Anna Quindlen, one of my favorite authors, spoke about boredom in her essay entitled Doing Nothing is Something. She talked about all the thinking she did when peering out the window or looking for split ends, both very relatable endeavors. She said, “Boredom is really the quiet moving inside that (can) fuel creativity.”
Recently, I was at an event which involved sitting in rows of seats with a bunch of people I did not know, when boredom got the best of me. I was there to better myself and to expand my mind, but sometimes things do not work out quite like I planned. So there I was, not paying attention to the speaker whom I had paid to hear, when I started checking out the back of everyone’s head. Sidebar: I am not a huge fan of the hairbrush so I imagine folks behind me were having a field day with my rat’s nest. At any rate, after surveying the crowd, my eyes rested closer to home on my own ancient looking hands that seem like they should be attached to Lucy Australopithecus’ arms. Or if not that ancient, they reminded me of my mom’s hands or even my gramma’s. I noticed that mine are now covered with a mosaic of discolored skin. There are dark liver spots and rogue freckles that have somehow run together to form a mega freckle. There are veins trying to free themselves from the confines of my papery skin and colorful bruises from repeatedly slamming my hand in the door. But for some reason I hadn’t paid close attention, and now they drew me in. It was like looking at a map of an archipelago on my very own hands. The chain of islands sure wasn’t there in my thirties, but now I was trying to figure out which island was which, an excellent pastime when one is very bored.

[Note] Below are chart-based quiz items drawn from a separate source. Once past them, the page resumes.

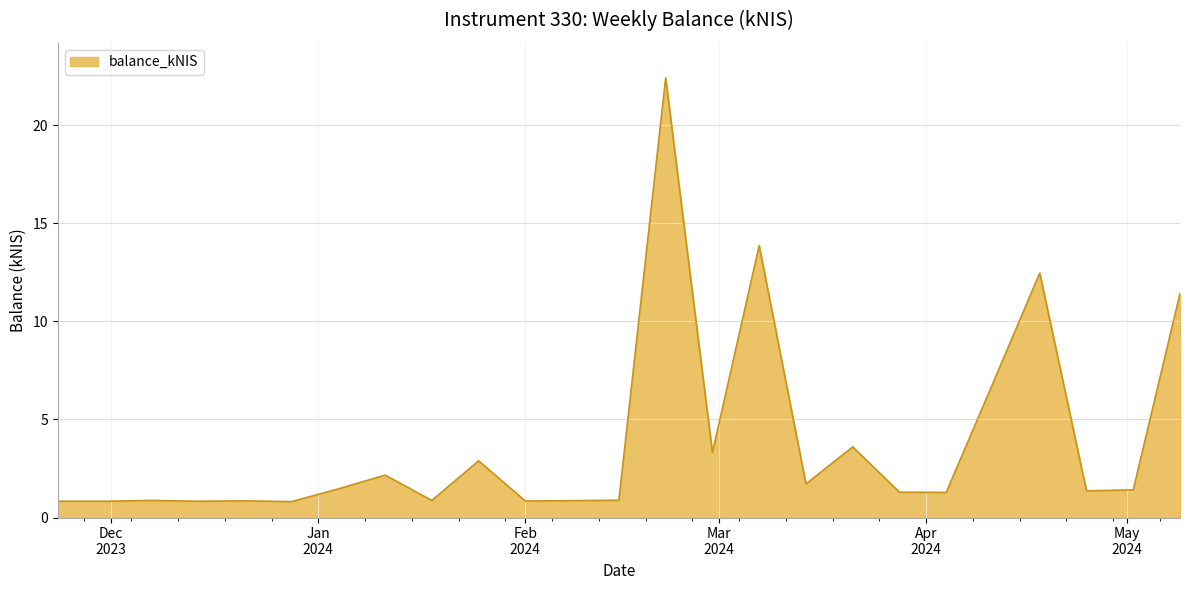

What is the smallest value displayed?

0.8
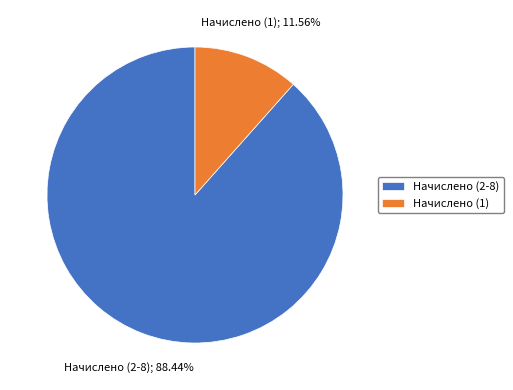

To the nearest percent, what is the difference between the largest and smallest slice percentages?

77%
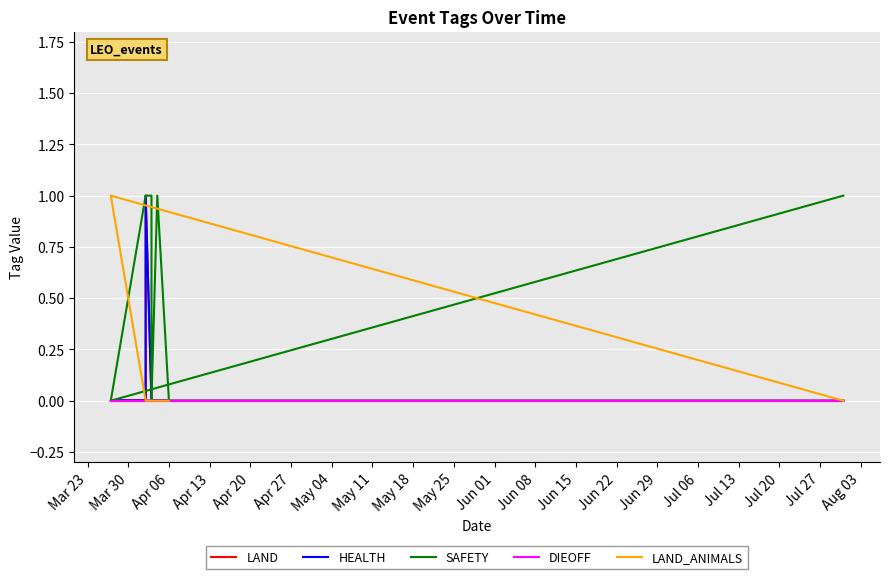

What is the label of the 3rd point from the left?

Apr 06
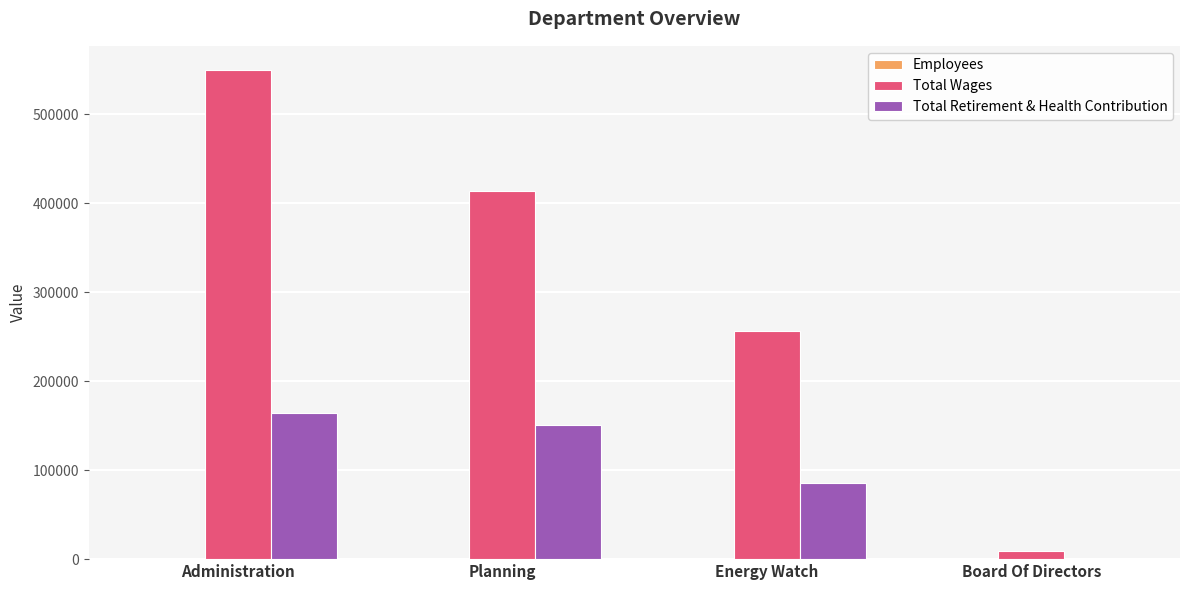

At which category does the chart reach its peak across all series?

Administration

And, after giving it some thought, my hands didn’t look so bad after all. They reminded me of something. That something was the bark of our sycamore tree.
It’s hard to find a more striking tree with it’s own archipelago in the form of amoeba shaped patches of color. There are many fine specimens here in town. My gnarly hands and the sycamore were now forever entwined in my head. And I was glad about that.
The sycamore is native to North America and is also known as the button wood or water beech. The tree which symbolizes strength and protection, can be long-lived and massive. In fact, the largest tree in our state is Simsbury’s Pinchot sycamore named for Gifford Pinchot, known as the father of forestry. But you don’t need to don your twin set to see one as we have many lovely sycamores right in our town. My favorite specimens can be found in some corner of a tobacco field, hosting song birds by the canal path or adding panache to our lovely main street as our sidewalk meanders to make way for their trunks. The sycamore tolerates wet soil and flourishes in floodplains. Its fruiting body is called an achene, which contains seeds and dangles off the branches, attracting birds. An especially striking feature of the sycamore is its bark. It peels off in sheets leaving a brownish, greenish surface beneath. Apparently, the sycamore’s bark is less elastic than most trees, so it needs to peel away to make room when the tree grows. It is such a lovely unveil. And, I have boredom to thank for this image. On to my split ends.